Montoia, que trabaja en Euskal Telebista, según nuestras últimas noticias en algo así como el Departamento de Producción Exterior, por lo que se dedica al visionado de materiales audiovisuales de otros países, es un hombre productivo. Casi todos los años publica algún libro. Comenzó escribiendo poesía, y en su primer poemario (Anfetamiña., 1983) publicó aquella pieza tan comentada que decía así:
Batzuentzat
Jesukristo gurutzera
(lapurren artean)
igo zenean,
historia hasten da.
Beste batzuentzat, aldiz,
Leninek txapela kenduz
«botere osoa sovieterako»
deihadar egin zuenean,
Finlandiako geltokian.
Niretzat
David Bowiek ilea moztu zuen
egunean.
El poema viene a decir, en sus últimas líneas, que la historia comienza cuando David Bowie se cortó la coleta. Según el crítico Jon Kortazar, ahí Montoia reniega del cristianismo y el comunismo y apuesta por un individualismo radical.

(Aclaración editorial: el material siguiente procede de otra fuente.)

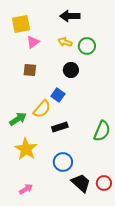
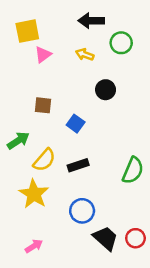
green circle: (87, 46) -> (121, 43), moved
brown square: (30, 70) -> (43, 105), moved
black circle: (71, 70) -> (106, 90), moved
yellow semicircle: (42, 109) -> (44, 160), moved
green arrow: (18, 119) -> (18, 141), moved

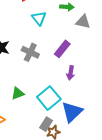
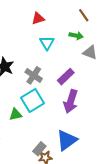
purple arrow: (71, 73) -> (71, 101), size x1.6
cyan square: (49, 98) -> (32, 100), moved

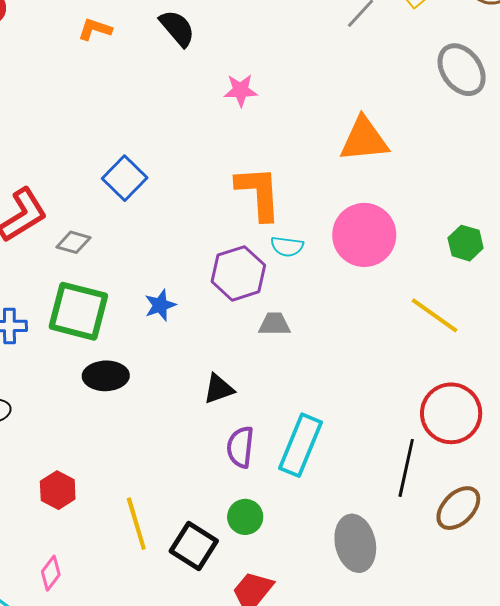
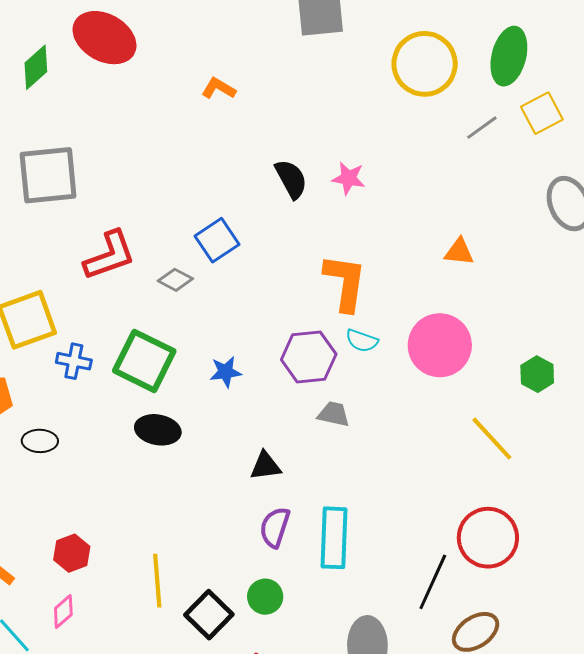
black semicircle: (177, 28) -> (291, 179), moved
orange triangle: (364, 140) -> (459, 252), size x0.6
gray diamond: (74, 242) -> (175, 280), moved
cyan rectangle: (300, 445) -> (334, 538), turned -32
red hexagon: (58, 490) -> (72, 553), moved

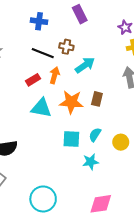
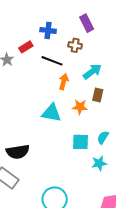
brown cross: (66, 47) -> (75, 45), moved
red rectangle: (33, 80) -> (26, 47), moved
brown rectangle: (97, 99) -> (98, 95), moved
orange star: (71, 102) -> (80, 107), size x0.7

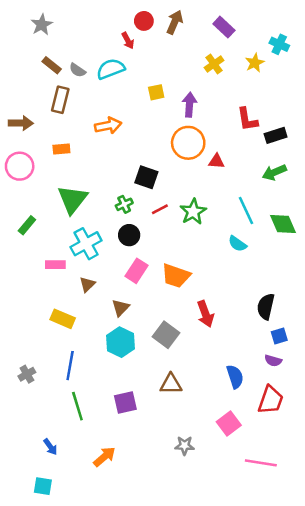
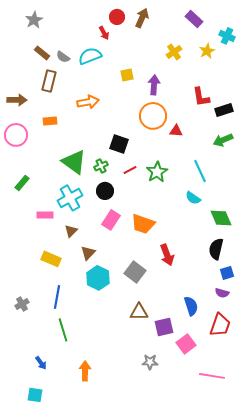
purple rectangle: (224, 27) -> (194, 19), moved
green triangle: (72, 199) -> (74, 162), moved, turned -32
green diamond: (283, 224) -> (221, 218), moved
brown triangle: (120, 308) -> (88, 253), moved
purple square: (125, 403) -> (164, 327), moved
orange arrow: (104, 457) -> (85, 371), turned -48

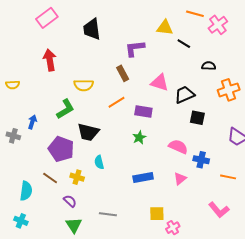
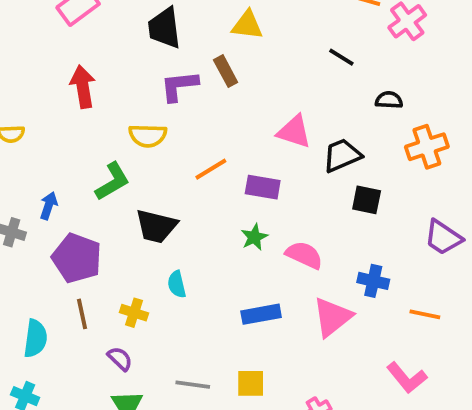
yellow triangle: (165, 28) -> (247, 25), moved
purple L-shape: (135, 48) -> (179, 86), moved
brown rectangle: (123, 73) -> (226, 71), moved
pink semicircle: (178, 147) -> (304, 255), moved
purple pentagon: (61, 149) -> (77, 258), moved
brown line: (50, 178) -> (82, 314), turned 42
pink triangle: (180, 179) -> (332, 317), size x1.6
yellow square: (157, 214) -> (251, 383), moved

Montoia ha trabajado tanto el cuento como la novela, con historias muy variadas, que en muchas ocasiones mezclan elementos muy concretos de la realidad y otros detalles más novelescos. Ha escrito historias ambientadas en la Vitoria posterior a la Guerra Civil de 1936 y en una trinchera de la Primera Guerra Mundial. En alguna otra ocasión ha tomado como referencia a los antiguos polimilis. Según la profesora Mari Jose Olaziregi, en sus historias abundan los «desterrados».

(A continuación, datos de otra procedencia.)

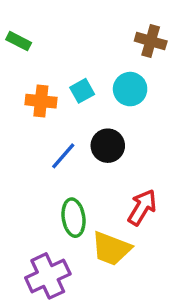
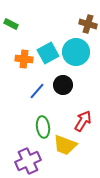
cyan circle: (130, 89) -> (76, 52), size x1.4
cyan square: (82, 91) -> (48, 53), size x1.5

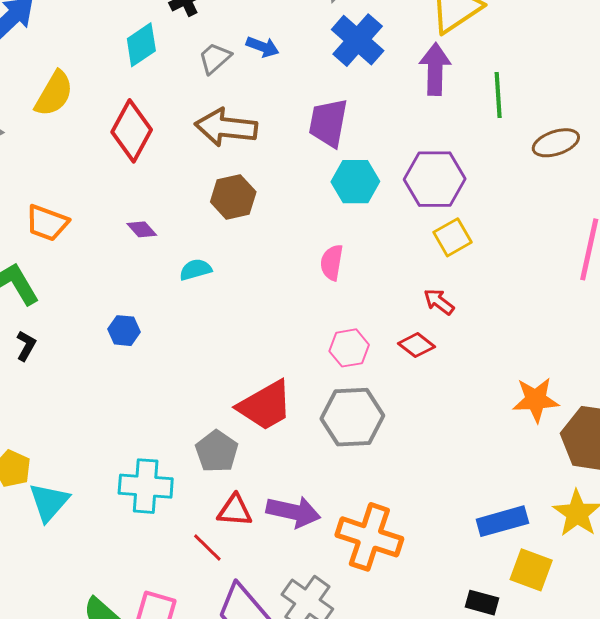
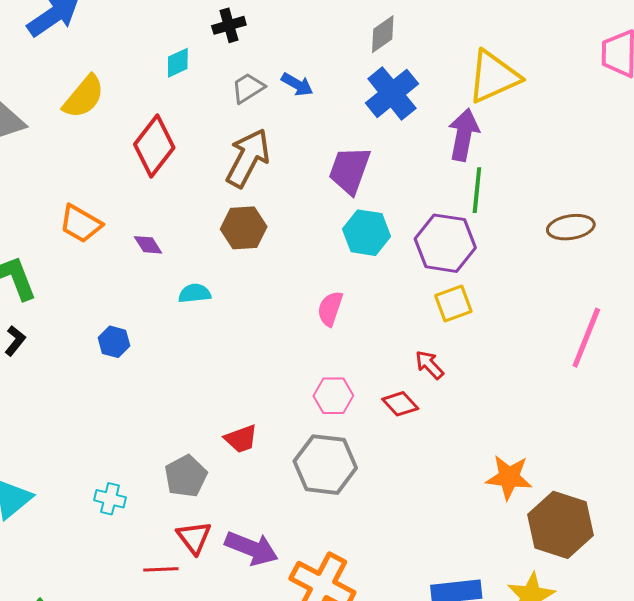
cyan diamond: (141, 45) -> (178, 63), size x0.7
green line: (498, 95) -> (477, 190), moved
brown arrow: (226, 127) -> (248, 158), turned 102
orange trapezoid: (47, 223) -> (81, 224), moved
red trapezoid: (265, 406) -> (241, 439), size x0.6
cyan cross: (146, 486) -> (110, 499), size x0.6
red triangle: (235, 511) -> (194, 537), turned 39
red line: (207, 547) -> (161, 569), turned -56

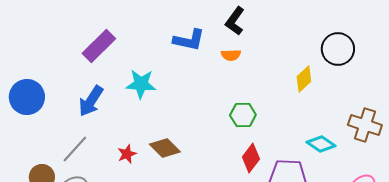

Montoia es quizá más conocido en su faceta musical. Fue uno de los integrantes de Hertzainak, pero se marchó del grupo antes del primer disco. Enseguida creó M-ak, un grupo que ha fue reconocido bastante a posteriori. Una de las canciones más renombradas fue Ehun ginen , que luego fue versioneada por Kortatu, en la que toman la palabra unos milicianos libaneses que van cayendo diezmados. En aquella época, el grupo contó con las colaboraciones de Mikel Albisu, quien ya para entonces firmaba sus trabajos como Mikel An-tza.Tras una primera época de ritmos rock, Montoia se pasó a canciones más lentas. Su último disco salió hace cinco años: Ni ez naiz Xabier Montoia.